Honestly, I am so enraged at times that I want to lash out and scream against all the injustices of this world. While there is a place for that (table-flipping is a part of our faith history), I find myself particularly challenged by the above USA TODAY article where Deeyah Khan, the Muslim filmmaker who was an integral part of the former KKK member’s conversion, describes what brought her to this place, “Khan, who says she had previously tried to combat fascism with angry demonstrations and in-your-face retorts, described her approach as a necessary way to retain her own humanity.

‘I don't believe it's the job of minorities to reform racists or to have to engage with their abusers,’ said Khan. ‘When we're confronted with people who hold such ugly views, who act out in such horrible and violent ways, it's hard to hold onto your own humanity. But I refuse to become like them.’"

Gregory Boyle, an ordained Jesuit priest, shares a similar message. He founded an organization called Homeboy Industries to help people involved in gang life find a better life. In his book Barking to the Choir, he shares what he has learned about convincing people to care about former gang members, “their enemies”: 

“I’ve learned from giving thousands of talks that you never appeal to the conscience of your audience but, rather, introduce them to their own goodness. I remember, in my earliest days, that I used to be so angry. In talks, in op-ed pieces, in radio interviews, I shook my fist a lot. My speeches would rail against indifference and how the young men and women I buried seemed to matter less in the world than other lives. I eventually learned that shaking one’s fist at something doesn’t change it. Only love gets fists to open. Only love leads to a conjuring of kinship within reach of the actual lives we live.”

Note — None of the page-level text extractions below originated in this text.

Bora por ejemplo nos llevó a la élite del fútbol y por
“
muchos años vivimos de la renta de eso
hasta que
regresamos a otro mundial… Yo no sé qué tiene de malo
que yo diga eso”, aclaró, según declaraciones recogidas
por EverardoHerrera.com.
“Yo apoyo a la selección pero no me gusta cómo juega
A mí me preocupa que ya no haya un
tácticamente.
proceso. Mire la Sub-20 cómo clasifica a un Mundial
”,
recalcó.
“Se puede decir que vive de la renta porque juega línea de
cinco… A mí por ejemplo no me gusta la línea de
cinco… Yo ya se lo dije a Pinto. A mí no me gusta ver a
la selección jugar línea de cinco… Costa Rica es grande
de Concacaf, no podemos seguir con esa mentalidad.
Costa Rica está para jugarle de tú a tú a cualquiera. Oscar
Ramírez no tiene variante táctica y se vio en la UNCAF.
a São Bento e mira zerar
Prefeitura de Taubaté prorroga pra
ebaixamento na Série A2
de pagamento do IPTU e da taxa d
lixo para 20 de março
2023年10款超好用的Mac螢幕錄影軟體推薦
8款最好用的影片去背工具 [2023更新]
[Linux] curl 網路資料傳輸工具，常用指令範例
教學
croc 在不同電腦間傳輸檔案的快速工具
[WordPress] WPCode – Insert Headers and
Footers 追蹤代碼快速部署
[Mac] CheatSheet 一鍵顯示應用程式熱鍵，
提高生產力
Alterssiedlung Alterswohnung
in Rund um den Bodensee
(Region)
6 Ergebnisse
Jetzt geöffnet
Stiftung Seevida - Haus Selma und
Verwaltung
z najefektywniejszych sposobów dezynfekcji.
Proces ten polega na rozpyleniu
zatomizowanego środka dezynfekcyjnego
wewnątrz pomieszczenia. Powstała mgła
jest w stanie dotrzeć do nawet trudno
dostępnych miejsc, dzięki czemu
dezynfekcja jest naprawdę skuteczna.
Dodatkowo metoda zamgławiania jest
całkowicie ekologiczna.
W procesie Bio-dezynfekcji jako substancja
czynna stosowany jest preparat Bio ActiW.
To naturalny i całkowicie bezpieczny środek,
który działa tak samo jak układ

I have to believe that this is what Jesus was getting at in the Luke scripture. We are called to love all people, even our enemies, because our humanity and their humanity are at stake. We cannot forget who we are and that our goal is to foster a kinship between all God’s people. We are called to pray for our enemies, but we cannot pray with clenched fists. 

Let us be clear that this is not an invitation to water-down Jesus’ message of full inclusion and unconditional love for the most vulnerable in our society. This is not an opportunity for us to remain silent in the presence of hateful rhetoric that continues to plague our society. We cannot become complacent or apathetic. However, this is a call to evaluate if our means are getting us to our ends. Is our message able to be heard? Are we ultimately pushing people further away from us? Are we resisting in love?
Act
Look over your social media and reflect on your past conversations with fresh eyes. Are your fists clenched ready to fight or hands open ready to receive them when they seek a new way? Are you accomplishing the end goal of helping people to love others better, more like Christ?
Pray
Gracious God, help us not to compromise your message of love for all people. May we not fall into complacency, but continue the work of Jesus Christ to bring the outsider in. Embolden us in love to speak out and reach out, ever-increasing those who seek to love and serve you. Amen.